Exercise instructions:
The result should be every line in the data below that carries the string "Monthly".

(Transcribed page contents)
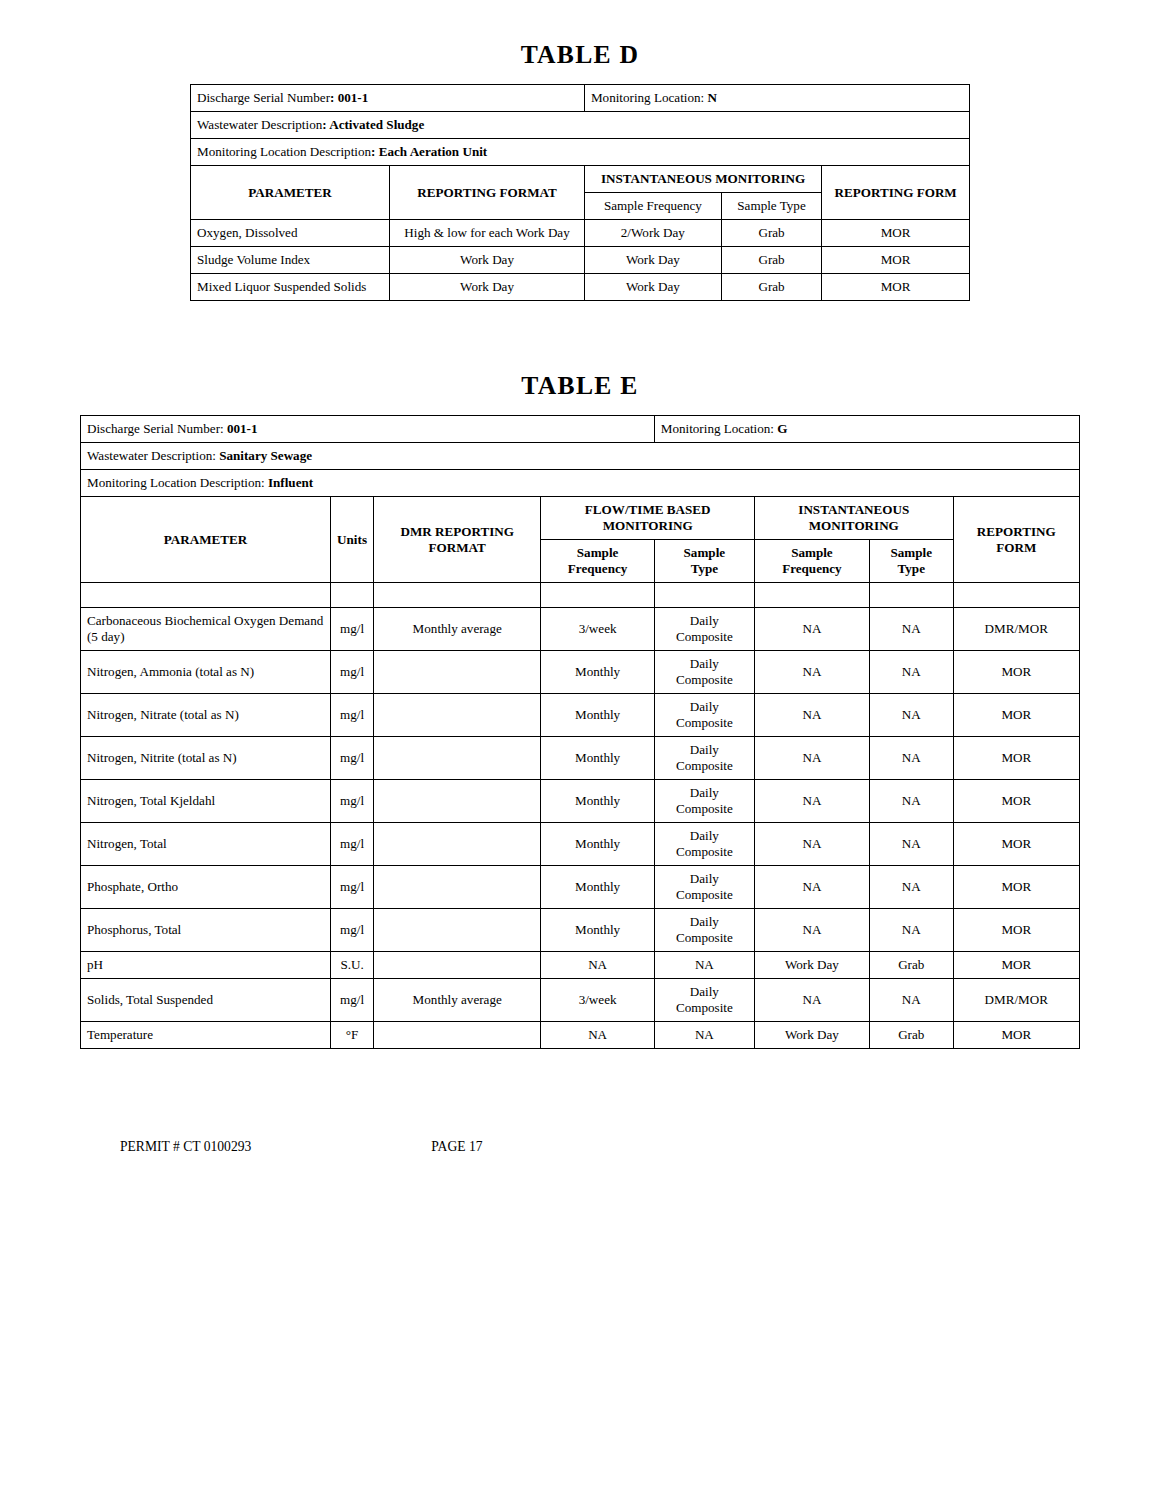TABLE D
| Discharge Serial Number : 001-1 | Monitoring Location: N |
| Wastewater Description : Activated Sludge |
| Monitoring Location Description : Each Aeration Unit |
| PARAMETER | REPORTING FORMAT | INSTANTANEOUS MONITORING | REPORTING FORM |
| Sample Frequency | Sample Type |
| Oxygen, Dissolved | High & low for each Work Day | 2/Work Day | Grab | MOR |
| Sludge Volume Index | Work Day | Work Day | Grab | MOR |
| Mixed Liquor Suspended Solids | Work Day | Work Day | Grab | MOR |
TABLE E
| Discharge Serial Number: 001-1 | Monitoring Location: G |
| Wastewater Description: Sanitary Sewage |
| Monitoring Location Description: Influent |
| PARAMETER | Units | DMR REPORTING FORMAT | FLOW/TIME BASED MONITORING | INSTANTANEOUS MONITORING | REPORTING FORM |
| Sample Frequency | Sample Type | Sample Frequency | Sample Type |
| Carbonaceous Biochemical Oxygen Demand (5 day) | mg/l | Monthly average | 3/week | Daily Composite | NA | NA | DMR/MOR |
| Nitrogen, Ammonia (total as N) | mg/l | | Monthly | Daily Composite | NA | NA | MOR |
| Nitrogen, Nitrate (total as N) | mg/l | | Monthly | Daily Composite | NA | NA | MOR |
| Nitrogen, Nitrite (total as N) | mg/l | | Monthly | Daily Composite | NA | NA | MOR |
| Nitrogen, Total Kjeldahl | mg/l | | Monthly | Daily Composite | NA | NA | MOR |
| Nitrogen, Total | mg/l | | Monthly | Daily Composite | NA | NA | MOR |
| Phosphate, Ortho | mg/l | | Monthly | Daily Composite | NA | NA | MOR |
| Phosphorus, Total | mg/l | | Monthly | Daily Composite | NA | NA | MOR |
| pH | S.U. | | NA | NA | Work Day | Grab | MOR |
| Solids, Total Suspended | mg/l | Monthly average | 3/week | Daily Composite | NA | NA | DMR/MOR |
| Temperature | °F | | NA | NA | Work Day | Grab | MOR |
PERMIT # CT 0100293 PAGE 17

Answer to the exercise:
| Carbonaceous Biochemical Oxygen Demand (5 day) | mg/l | Monthly average | 3/week | Daily Composite | NA | NA | DMR/MOR |
| Nitrogen, Ammonia (total as N) | mg/l | | Monthly | Daily Composite | NA | NA | MOR |
| Nitrogen, Nitrate (total as N) | mg/l | | Monthly | Daily Composite | NA | NA | MOR |
| Nitrogen, Nitrite (total as N) | mg/l | | Monthly | Daily Composite | NA | NA | MOR |
| Nitrogen, Total Kjeldahl | mg/l | | Monthly | Daily Composite | NA | NA | MOR |
| Nitrogen, Total | mg/l | | Monthly | Daily Composite | NA | NA | MOR |
| Phosphate, Ortho | mg/l | | Monthly | Daily Composite | NA | NA | MOR |
| Phosphorus, Total | mg/l | | Monthly | Daily Composite | NA | NA | MOR |
| Solids, Total Suspended | mg/l | Monthly average | 3/week | Daily Composite | NA | NA | DMR/MOR |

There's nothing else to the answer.